Au quotidien, celles et ceux qui œuvrent pour le droit à l’IVG subissent aussi des attaques, souvent venues de l’extrême droite. C’est le cas du Planning familial, dont les locaux sont régulièrement pris pour cible. Ce même lundi, un tag « Planning assassin » a été signalé, selon Bénédicte Paoli, membre du bureau de l’association, interrogée sur France TV-Info. Elle a évoqué des « antichoix de plus en plus visibles et décomplexés ».

Ces dernières années, le gouvernement a souvent été silencieux sur le sujet, quand certain·es ministres s’en prenaient, sous couvert du off, aux positions du Planning sur le voile ou la transidentité.

Une instrumentalisation des droits des femmes

Il y a surtout une part d’instrumentalisation politique insupportable de la part du pouvoir. La cause mérite mieux que les petits arrangements tactiques d’Emmanuel Macron. Il n’a pas réellement souhaité la constitutionnalisation de l’IVG ; il a fini par s’y résoudre quand il a compris qu’elle pourrait nourrir son illusoire « en même temps », après la loi immigration et celle sur les retraites.

Le président de la République l’a d’ailleurs annoncé l’an dernier, de manière opportuniste, après avoir organisé à la dernière minute un hommage à Gisèle Halimi, à l’époque boycotté par de nombreuses organisations féministes. La cérémonie officielle de scellement du vote du 4 mars aura lieu, quant à elle, vendredi 8 mars, Journée internationale des droits des femmes…

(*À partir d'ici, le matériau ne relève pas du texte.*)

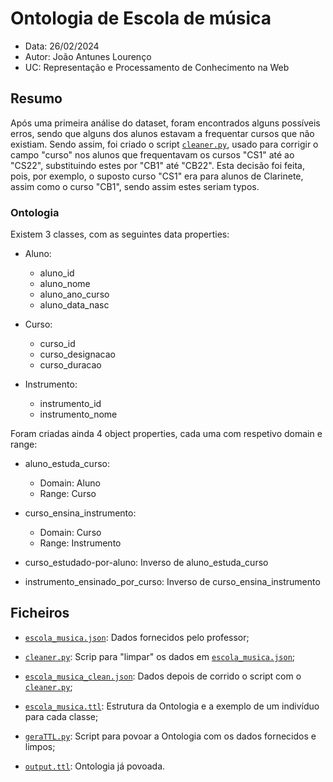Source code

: # Ontologia de Escola de música

 - Data: 26/02/2024
 - Autor: João Antunes Lourenço
 - UC: Representação e Processamento de Conhecimento na Web



## Resumo

Após uma primeira análise do dataset, foram encontrados alguns possíveis erros, sendo que alguns dos alunos estavam a frequentar cursos que não existiam. Sendo assim, foi criado o script [`cleaner.py`](cleaner.py), usado para corrigir o campo "curso" nos alunos que frequentavam os cursos "CS1" até ao "CS22", substituindo estes por "CB1" até "CB22". Esta decisão foi feita, pois, por exemplo, o suposto curso "CS1" era para alunos de Clarinete, assim como o curso "CB1", sendo assim estes seriam typos.

### Ontologia

Existem 3 classes, com as seguintes data properties:

 - Aluno:
    - aluno_id
    - aluno_nome
    - aluno_ano_curso
    - aluno_data_nasc

 - Curso: 
    - curso_id
    - curso_designacao
    - curso_duracao

 - Instrumento:
    - instrumento_id
    - instrumento_nome

Foram criadas ainda 4 object properties, cada uma com respetivo domain e range:

 - aluno_estuda_curso: 
    - Domain: Aluno
    - Range: Curso

 - curso_ensina_instrumento: 
    - Domain: Curso
    - Range: Instrumento

 - curso_estudado-por-aluno: Inverso de aluno_estuda_curso

 - instrumento_ensinado_por_curso: Inverso de curso_ensina_instrumento


## Ficheiros

 - [`escola_musica.json`](escola_musica.json): Dados fornecidos pelo professor;

 - [`cleaner.py`](cleaner.py): Scrip para "limpar" os dados em [`escola_musica.json`](escola_musica.json);

 - [`escola_musica_clean.json`](escola_musica_clean.json): Dados depois de corrido o script com o [`cleaner.py`](cleaner.py);

 - [`escola_musica.ttl`](escola_musica.ttl): Estrutura da Ontologia e a exemplo de um indivíduo para cada classe;

 - [`geraTTL.py`](geraTTL.py): Script para povoar a Ontologia com os dados fornecidos e limpos;

 - [`output.ttl`](output.ttl): Ontologia já povoada.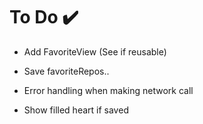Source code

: #  To Do ✔️

* Add FavoriteView (See if reusable)

* Save favoriteRepos..

* Error handling when making network call

* Show filled heart if saved
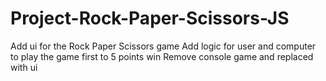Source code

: # Project-Rock-Paper-Scissors-JS

Add ui for the Rock Paper Scissors game
Add logic for user and computer to play the game first to 5 points win
Remove console game and replaced with ui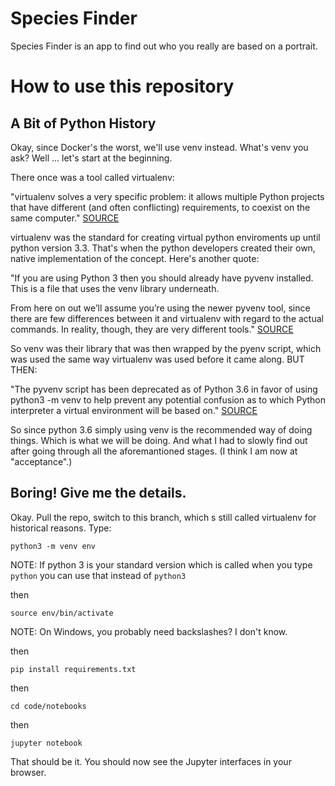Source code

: # Species Finder

Species Finder is an app to find out who you really are based on a portrait.

# How to use this repository

## A Bit of Python History

Okay, since Docker's the worst, we'll use venv instead. What's venv you ask? Well ... let's start at the beginning.

There once was a tool called virtualenv:

"virtualenv solves a very specific problem: it allows multiple Python projects that have different (and often conflicting) requirements, to coexist on the same computer." [SOURCE](https://www.dabapps.com/blog/introduction-to-pip-and-virtualenv-python/)

virtualenv was the standard for creating virtual python enviroments up until python version 3.3. That's when the python developers created their own, native implementation of the concept. Here's another quote:

"If you are using Python 3 then you should already have pyvenv installed. This is a file that uses the venv library underneath.

From here on out we’ll assume you’re using the newer pyvenv tool, since there are few differences between it and virtualenv with regard to the actual commands. In reality, though, they are very different tools." [SOURCE](https://realpython.com/blog/python/python-virtual-environments-a-primer/)

So venv was their library that was then wrapped by the pyenv script, which was used the same way virtualenv was used before it came along. BUT THEN: 

"The pyvenv script has been deprecated as of Python 3.6 in favor of using python3 -m venv to help prevent any potential confusion as to which Python interpreter a virtual environment will be based on." [SOURCE](https://docs.python.org/3/library/venv.html)

So since python 3.6 simply using venv is the recommended way of doing things. Which is what we will be doing. And what I had to slowly find out after going through all the aforemantioned stages. (I think I am now at "acceptance".)

## Boring! Give me the details.

Okay. Pull the repo, switch to this branch, which s still called virtualenv for historical reasons. Type: 

`python3 -m venv env`

NOTE: If python 3 is your standard version which is called when you type `python` you can use that instead of `python3`

then

`source env/bin/activate`

NOTE: On Windows, you probably need backslashes? I don't know.

then

`pip install requirements.txt`

then

`cd code/notebooks`

then

`jupyter notebook`

That should be it. You should now see the Jupyter interfaces in your browser.
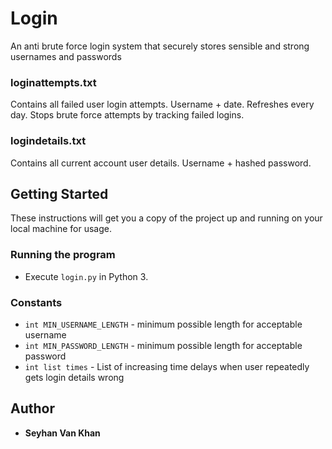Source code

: # Login
An anti brute force login system that securely stores sensible and strong usernames and passwords

### loginattempts.txt
Contains all failed user login attempts. Username + date. Refreshes every day. Stops brute force attempts by tracking failed logins.

### logindetails.txt
Contains all current account user details. Username + hashed password.

## Getting Started
These instructions will get you a copy of the project up and running on your local machine for usage.


### Running the program
* Execute `login.py` in Python 3.


### Constants
- `int MIN_USERNAME_LENGTH` - minimum possible length for acceptable username
- `int MIN_PASSWORD_LENGTH` - minimum possible length for acceptable password
- `int list times` - List of increasing time delays when user repeatedly gets login details wrong

## Author

* **Seyhan Van Khan**

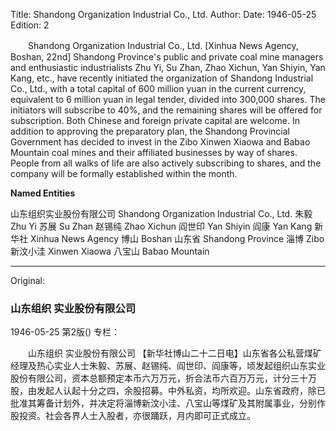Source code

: Title: Shandong Organization Industrial Co., Ltd.
Author:
Date: 1946-05-25
Edition: 2

　　Shandong Organization
    Industrial Co., Ltd.
    [Xinhua News Agency, Boshan, 22nd] Shandong Province's public and private coal mine managers and enthusiastic industrialists Zhu Yi, Su Zhan, Zhao Xichun, Yan Shiyin, Yan Kang, etc., have recently initiated the organization of Shandong Industrial Co., Ltd., with a total capital of 600 million yuan in the current currency, equivalent to 6 million yuan in legal tender, divided into 300,000 shares. The initiators will subscribe to 40%, and the remaining shares will be offered for subscription. Both Chinese and foreign private capital are welcome. In addition to approving the preparatory plan, the Shandong Provincial Government has decided to invest in the Zibo Xinwen Xiaowa and Babao Mountain coal mines and their affiliated businesses by way of shares. People from all walks of life are also actively subscribing to shares, and the company will be formally established within the month.



**Named Entities**


山东组织实业股份有限公司	Shandong Organization Industrial Co., Ltd.
朱毅	Zhu Yi
苏展	Su Zhan
赵锡纯	Zhao Xichun
阎世印	Yan Shiyin
阎康	Yan Kang
新华社	Xinhua News Agency
博山	Boshan
山东省	Shandong Province
淄博	Zibo
新汶小洼	Xinwen Xiaowa
八宝山	Babao Mountain



<hr /> 

Original: 


### 山东组织  实业股份有限公司

1946-05-25
第2版()
专栏：

　　山东组织
    实业股份有限公司
    【新华社博山二十二日电】山东省各公私营煤矿经理及热心实业人士朱毅、苏展、赵锡纯、阎世印、阎康等，顷发起组织山东实业股份有限公司，资本总额预定本币六万万元，折合法币六百万万元，计分三十万股，由发起人认起十分之四，余股招募。中外私资，均所欢迎。山东省政府，除已批准其筹备计划外，并决定将淄博新汶小洼、八宝山等煤矿及其附属事业，分别作股投资。社会各界人士入股者，亦很踊跃，月内即可正式成立。
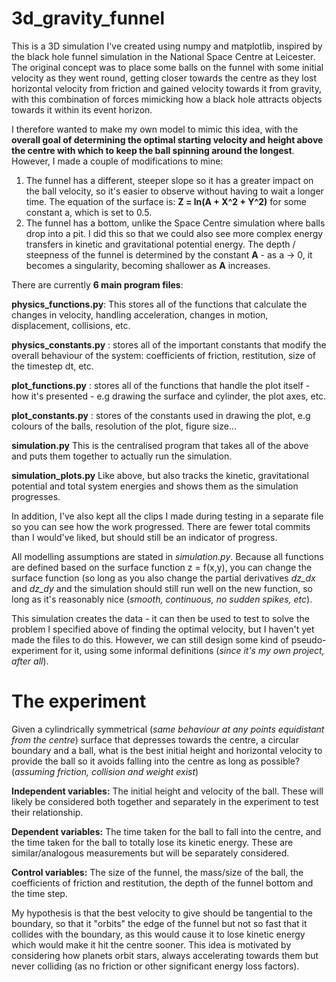 # 3d_gravity_funnel

This is a 3D simulation I've created using numpy and matplotlib, inspired by the black hole funnel simulation in the National Space Centre at Leicester.
The original concept was to place some balls on the funnel with some initial velocity as they went round, getting closer towards the centre
as they lost horizontal velocity from friction and gained velocity towards it from gravity, with this combination of forces mimicking how a black hole
attracts objects towards it within its event horizon. 

I therefore wanted to make my own model to mimic this idea, with the **overall goal of determining the optimal starting velocity and height above the centre 
with which to keep the ball spinning around the longest**. However, I made a couple of modifications to mine:

1. The funnel has a different, steeper slope so it has a greater impact on the ball velocity, so it's easier to observe without having to wait a longer time.
The equation of the surface is: **Z = ln(A + X^2 + Y^2)** for some constant a, which is set to 0.5.
2. The funnel has a bottom, unlike the Space Centre simulation where balls drop into a pit. I did this so that we could also see more complex energy transfers
in kinetic and gravitational potential energy. The depth / steepness of the funnel is determined by the constant **A** - as a -> 0, it becomes a singularity, becoming
shallower as **A** increases.

There are currently **6 main program files**:

**physics_functions.py**: This stores all of the functions that calculate the changes in velocity, handling acceleration, changes in motion, displacement, collisions, etc.

**physics_constants.py** : stores all of the important constants that modify the overall behaviour of the system: coefficients of friction, restitution, size of the timestep dt, etc.

**plot_functions.py** : stores all of the functions that handle the plot itself - how it's presented - e.g drawing the surface and cylinder, the plot axes, etc.

**plot_constants.py** : stores of the constants used in drawing the plot, e.g colours of the balls, resolution of the plot, figure size...

**simulation.py** This is the centralised program that takes all of the above and puts them together to actually run the simulation. 

**simulation_plots.py** Like above, but also tracks the kinetic, gravitational potential and total system energies and shows them as the simulation progresses.

In addition, I've also kept all the clips I made during testing in a separate file so you can see how the work progressed. There are fewer total commits than I would've liked, but should still 
be an indicator of progress.

All modelling assumptions are stated in *simulation.py*. Because all functions are defined based on the surface function z = f(x,y), you can change the surface function (so long as you also
change the partial derivatives *dz_dx* and *dz_dy* and the simulation should still run well on the new function, so long as it's reasonably nice (_smooth, continuous, no sudden spikes, etc_).

This simulation creates the data - it can then be used to test to solve the problem I specified above of finding the optimal velocity, but I haven't yet made the files to do this. However, 
we can still design some kind of pseudo-experiment for it, using some informal definitions (_since it's my own project, after all_).

# The experiment
Given a cylindrically symmetrical (_same behaviour at any points equidistant from the centre_) surface that depresses towards the centre, a circular boundary and a ball,
what is the best initial height and horizontal velocity to provide the ball so it avoids falling into the centre as long as possible? (_assuming friction, collision and weight exist_) 

**Independent variables:**
The initial height and velocity of the ball. These will likely be considered both together and separately in the experiment to test their relationship.

**Dependent variables:**
The time taken for the ball to fall into the centre, and the time taken for the ball to totally lose its kinetic energy. These are similar/analogous measurements but will be separately considered.

**Control variables:**
The size of the funnel, the mass/size of the ball, the coefficients of friction and restitution, the depth of the funnel bottom and the time step.

My hypothesis is that the best velocity to give should be tangential to the boundary, so that it "orbits" the edge of the funnel but not so fast that it collides with the boundary, as this would
cause it to lose kinetic energy which would make it hit the centre sooner. This idea is motivated by considering how planets orbit stars, always accelerating towards them but never colliding (as no 
friction or other significant energy loss factors).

Penser que l’on puisse inscrire l’IVG dans la Constitution et s’en prendre au « tribunal public », à la « société de l’inquisition » à propos de #MeToo, comme l’a fait le président de la République, est un contresens. Comme faire de Gérard Depardieu une « fierté française », ou défendre les ministres mis en cause pour violences sexuelles au terme d’une discussion « d’homme à homme ».

Depuis les années 1970, la bataille pour l’accès à l’IVG s’est accompagnée d’une critique, parfois féroce, du patriarcat. Depuis #MeToo, il est encore plus manifeste que la maîtrise du corps des femmes ou des personnes LGBTQI+ ne se découpe pas en tranches.

Le vote historique du Congrès n’efface pas le virilisme venu de l’Élysée. Heureusement, la Constitution reste, les présidents changent.